### Texte extrait
● ● ●

Privées d'éducation par ces mariages d'enfants, les femmes se retrouvent totalement démunies, entièrement dépendantes de leurs maris. Et c'est un véritable drame : d'après le Bureau ougandais des statistiques, 70% des femmes mariées sont victimes de violences de la part de leurs partenaires. Pourtant, malgré l'urgence de la situation, le Parlement a encore retoqué récemment un projet de loi pénalisant les violences conjugales, condamnant par son silence les femmes à la détresse et à la soumission.
Le 9 décembre 2016, un mouvement de protestation en faveur des droits des femmes a donc été organisé à Kampala, avec le soutien d'ONU Femmes, l'entité des Nations unies pour l'égalité des sexes. Cette manifestation, qui avait pour but de sensibiliser l'opinion publique aux souffrances des Ougandaises, a pris la forme d'une marche "Walk a Mile in Her Shoes" (un concept américain créé en 2001 et qui permet de lever des fonds pour aider les femmes). Et les membres de la police nationale ougandaise ont décidé de prendre cette expression anglaise, qui signifie "Marche dans ses chaussures", "Mets-toi à sa place", au pied de la lettre : à la surprise générale, ils ont ouvert le cortège ... en titubant sur des talons hauts. Certains portaient même des sacs à main ou des tenues de femme.

● ● ●

### Données fournies
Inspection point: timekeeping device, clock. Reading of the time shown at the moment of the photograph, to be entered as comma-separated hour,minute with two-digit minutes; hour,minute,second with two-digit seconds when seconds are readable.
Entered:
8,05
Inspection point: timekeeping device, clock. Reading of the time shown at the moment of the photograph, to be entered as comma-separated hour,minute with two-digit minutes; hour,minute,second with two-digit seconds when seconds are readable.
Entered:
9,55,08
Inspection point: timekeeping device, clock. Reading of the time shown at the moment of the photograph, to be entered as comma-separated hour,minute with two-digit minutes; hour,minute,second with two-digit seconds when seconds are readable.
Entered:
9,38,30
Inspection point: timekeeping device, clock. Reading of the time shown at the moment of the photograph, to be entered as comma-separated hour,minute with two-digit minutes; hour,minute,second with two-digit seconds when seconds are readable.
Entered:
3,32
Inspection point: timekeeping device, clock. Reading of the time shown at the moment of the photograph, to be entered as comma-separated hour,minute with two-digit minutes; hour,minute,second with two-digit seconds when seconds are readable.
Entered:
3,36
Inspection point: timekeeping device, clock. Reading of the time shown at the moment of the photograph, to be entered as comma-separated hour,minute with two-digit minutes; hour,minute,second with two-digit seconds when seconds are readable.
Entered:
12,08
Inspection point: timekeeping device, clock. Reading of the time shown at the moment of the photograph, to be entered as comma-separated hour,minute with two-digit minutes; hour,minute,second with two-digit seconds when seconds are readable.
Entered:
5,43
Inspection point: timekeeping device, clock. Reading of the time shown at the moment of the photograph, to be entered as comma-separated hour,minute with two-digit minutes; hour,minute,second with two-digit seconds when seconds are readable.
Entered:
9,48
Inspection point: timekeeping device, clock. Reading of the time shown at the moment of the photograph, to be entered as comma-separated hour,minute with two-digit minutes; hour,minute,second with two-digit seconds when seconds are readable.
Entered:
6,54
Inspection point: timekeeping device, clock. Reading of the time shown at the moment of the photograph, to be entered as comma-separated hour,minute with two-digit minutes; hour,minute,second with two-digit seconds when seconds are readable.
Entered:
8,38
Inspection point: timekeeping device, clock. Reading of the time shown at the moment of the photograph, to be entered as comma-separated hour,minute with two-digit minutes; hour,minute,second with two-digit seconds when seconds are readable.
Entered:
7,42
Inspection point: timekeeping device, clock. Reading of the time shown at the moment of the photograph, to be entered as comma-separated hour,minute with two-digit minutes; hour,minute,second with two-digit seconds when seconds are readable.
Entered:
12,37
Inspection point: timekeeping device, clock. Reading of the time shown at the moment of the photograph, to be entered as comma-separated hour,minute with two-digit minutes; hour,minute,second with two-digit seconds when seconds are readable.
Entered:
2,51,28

● ● ●

### Consigne
Reproduisez mot pour mot l'intégralité du texte sur la situation des femmes en Ouganda.

### Réponse
Privées d'éducation par ces mariages d'enfants, les femmes se retrouvent totalement démunies, entièrement dépendantes de leurs maris. Et c'est un véritable drame : d'après le Bureau ougandais des statistiques, 70% des femmes mariées sont victimes de violences de la part de leurs partenaires. Pourtant, malgré l'urgence de la situation, le Parlement a encore retoqué récemment un projet de loi pénalisant les violences conjugales, condamnant par son silence les femmes à la détresse et à la soumission.
Le 9 décembre 2016, un mouvement de protestation en faveur des droits des femmes a donc été organisé à Kampala, avec le soutien d'ONU Femmes, l'entité des Nations unies pour l'égalité des sexes. Cette manifestation, qui avait pour but de sensibiliser l'opinion publique aux souffrances des Ougandaises, a pris la forme d'une marche "Walk a Mile in Her Shoes" (un concept américain créé en 2001 et qui permet de lever des fonds pour aider les femmes). Et les membres de la police nationale ougandaise ont décidé de prendre cette expression anglaise, qui signifie "Marche dans ses chaussures", "Mets-toi à sa place", au pied de la lettre : à la surprise générale, ils ont ouvert le cortège ... en titubant sur des talons hauts. Certains portaient même des sacs à main ou des tenues de femme.